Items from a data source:
= Beginning of Section =

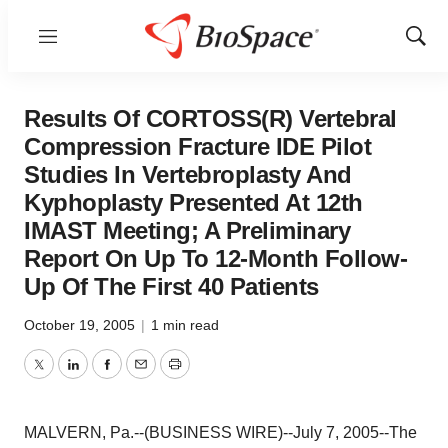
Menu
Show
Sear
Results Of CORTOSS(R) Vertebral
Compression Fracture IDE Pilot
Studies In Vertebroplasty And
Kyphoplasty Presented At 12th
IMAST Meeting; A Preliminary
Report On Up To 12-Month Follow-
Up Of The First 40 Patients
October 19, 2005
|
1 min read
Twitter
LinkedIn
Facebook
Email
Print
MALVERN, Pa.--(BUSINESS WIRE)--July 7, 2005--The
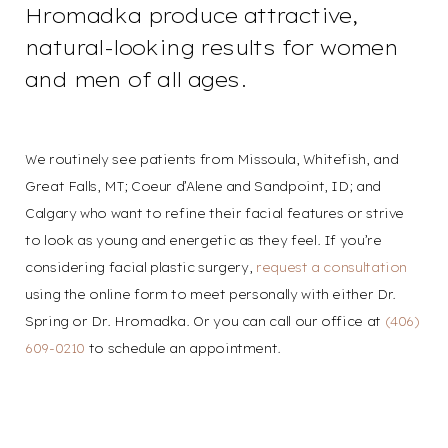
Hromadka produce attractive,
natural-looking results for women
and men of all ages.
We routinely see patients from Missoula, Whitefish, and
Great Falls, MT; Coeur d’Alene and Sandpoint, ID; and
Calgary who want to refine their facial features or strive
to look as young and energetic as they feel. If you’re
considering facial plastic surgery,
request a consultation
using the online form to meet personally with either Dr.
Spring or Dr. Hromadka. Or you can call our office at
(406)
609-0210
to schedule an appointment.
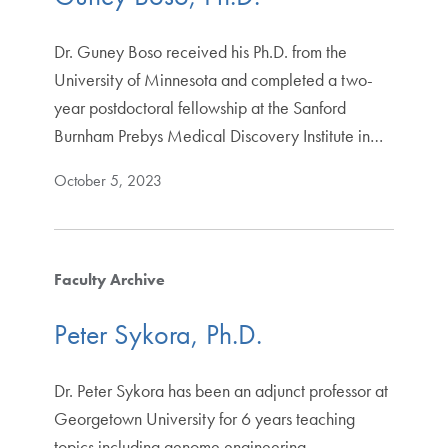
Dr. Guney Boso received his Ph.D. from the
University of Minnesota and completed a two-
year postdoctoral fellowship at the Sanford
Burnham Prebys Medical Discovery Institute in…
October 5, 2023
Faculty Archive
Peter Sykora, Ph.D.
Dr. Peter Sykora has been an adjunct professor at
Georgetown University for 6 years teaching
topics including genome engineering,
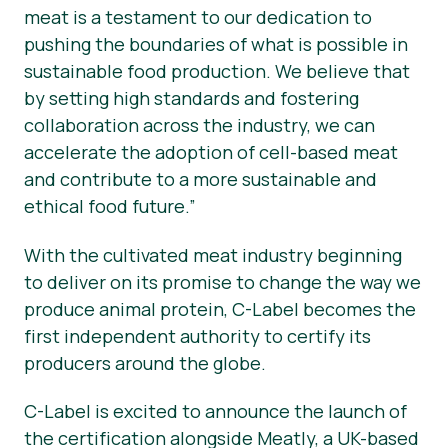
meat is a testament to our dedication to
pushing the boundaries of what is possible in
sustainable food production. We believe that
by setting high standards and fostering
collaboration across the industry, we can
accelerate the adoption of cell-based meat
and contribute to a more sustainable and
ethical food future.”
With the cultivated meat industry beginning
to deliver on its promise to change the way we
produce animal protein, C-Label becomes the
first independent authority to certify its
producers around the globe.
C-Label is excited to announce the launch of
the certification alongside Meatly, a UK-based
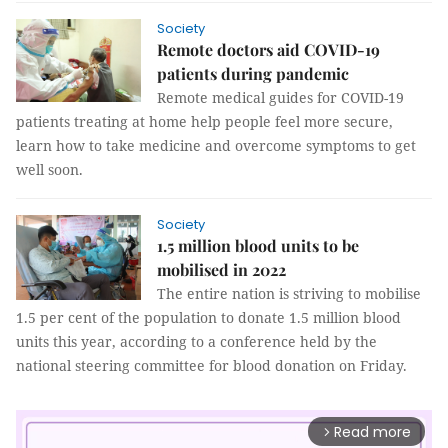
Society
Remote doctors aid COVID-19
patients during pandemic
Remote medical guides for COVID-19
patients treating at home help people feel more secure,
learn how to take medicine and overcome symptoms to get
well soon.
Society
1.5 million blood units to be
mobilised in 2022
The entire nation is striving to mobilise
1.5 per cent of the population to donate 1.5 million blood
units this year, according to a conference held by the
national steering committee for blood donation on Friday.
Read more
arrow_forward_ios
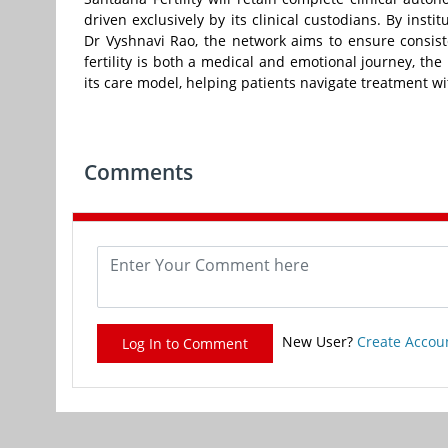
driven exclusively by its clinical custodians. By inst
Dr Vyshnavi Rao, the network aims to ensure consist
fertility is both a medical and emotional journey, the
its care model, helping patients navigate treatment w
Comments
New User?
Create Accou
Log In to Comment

= End of Section =

A verbatim transcript of the entries above is required, with the pictures left out.

Menu
Show
Sear
Results Of CORTOSS(R) Vertebral
Compression Fracture IDE Pilot
Studies In Vertebroplasty And
Kyphoplasty Presented At 12th
IMAST Meeting; A Preliminary
Report On Up To 12-Month Follow-
Up Of The First 40 Patients
October 19, 2005
|
1 min read
Twitter
LinkedIn
Facebook
Email
Print
MALVERN, Pa.--(BUSINESS WIRE)--July 7, 2005--The
Hromadka produce attractive,
natural-looking results for women
and men of all ages.
We routinely see patients from Missoula, Whitefish, and
Great Falls, MT; Coeur d’Alene and Sandpoint, ID; and
Calgary who want to refine their facial features or strive
to look as young and energetic as they feel. If you’re
considering facial plastic surgery,
request a consultation
using the online form to meet personally with either Dr.
Spring or Dr. Hromadka. Or you can call our office at
(406)
609-0210
to schedule an appointment.
Dr. Guney Boso received his Ph.D. from the
University of Minnesota and completed a two-
year postdoctoral fellowship at the Sanford
Burnham Prebys Medical Discovery Institute in…
October 5, 2023
Faculty Archive
Peter Sykora, Ph.D.
Dr. Peter Sykora has been an adjunct professor at
Georgetown University for 6 years teaching
topics including genome engineering,
meat is a testament to our dedication to
pushing the boundaries of what is possible in
sustainable food production. We believe that
by setting high standards and fostering
collaboration across the industry, we can
accelerate the adoption of cell-based meat
and contribute to a more sustainable and
ethical food future.”
With the cultivated meat industry beginning
to deliver on its promise to change the way we
produce animal protein, C-Label becomes the
first independent authority to certify its
producers around the globe.
C-Label is excited to announce the launch of
the certification alongside Meatly, a UK-based
Society
Remote doctors aid COVID-19
patients during pandemic
Remote medical guides for COVID-19
patients treating at home help people feel more secure,
learn how to take medicine and overcome symptoms to get
well soon.
Society
1.5 million blood units to be
mobilised in 2022
The entire nation is striving to mobilise
1.5 per cent of the population to donate 1.5 million blood
units this year, according to a conference held by the
national steering committee for blood donation on Friday.
Read more
arrow_forward_ios
driven exclusively by its clinical custodians. By inst
Dr Vyshnavi Rao, the network aims to ensure consist
fertility is both a medical and emotional journey, the
its care model, helping patients navigate treatment w
Comments
New User?
Create Accou
Log In to Comment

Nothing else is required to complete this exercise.